▸ Passage
--- START ---

This is an excellent and much-needed reflection.

One of the great losses of modern Christianity is not merely the abandonment of symbols, but the abandonment of the ability to read symbols at all. Vestments, liturgy, posture, sacred space, and reverence once formed part of the Church’s “grammar” of holiness. When that grammar is no longer taught, sacred things inevitably begin to look theatrical or unnecessary.

I especially appreciated the point that vestments are not fundamentally about elevating the personality of the priest, but about subordinating the individual to an office and inheritance larger than himself. Historically, the priest vested at the altar was meant to become less a private personality and more a servant standing within the worship of the Church through time.

I would only add that the deeper foundation beneath all of this is the Incarnation itself. Christianity is not a disembodied faith. God uses material things to communicate grace, truth, memory, and reverence. Water, oil, bread, wine, gestures, fabric, kneeling, beauty — these are not distractions from worship, but part of how embodied creatures learn to worship at all.

“Reverence is not fear, it’s love taught to kneel” is a beautiful line.

Ye Old Acolyte's avatar

Great article. One argument that I typically run into in the Catholic world is that what we consider makes something look holy or look reverential is all a cultural construct. The only reverence that matters is in the heart of the worshipper. Not being a professional theologian, I don't have a great response other than the Church has never taught that. How do you respond to the argument that the only reverence that matters is that in the heart of the individual worshipper?

--- END ---

▸ Data provided
--- START ---

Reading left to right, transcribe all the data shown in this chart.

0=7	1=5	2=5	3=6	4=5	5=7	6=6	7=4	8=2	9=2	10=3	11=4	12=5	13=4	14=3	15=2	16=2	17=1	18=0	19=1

--- END ---

Restate the comment on vestments and reverence from "This is an excellent" to "theatrical or unnecessary.", replacing "symbols" with "signs".

This is an excellent and much-needed reflection.

One of the great losses of modern Christianity is not merely the abandonment of signs, but the abandonment of the ability to read signs at all. Vestments, liturgy, posture, sacred space, and reverence once formed part of the Church’s “grammar” of holiness. When that grammar is no longer taught, sacred things inevitably begin to look theatrical or unnecessary.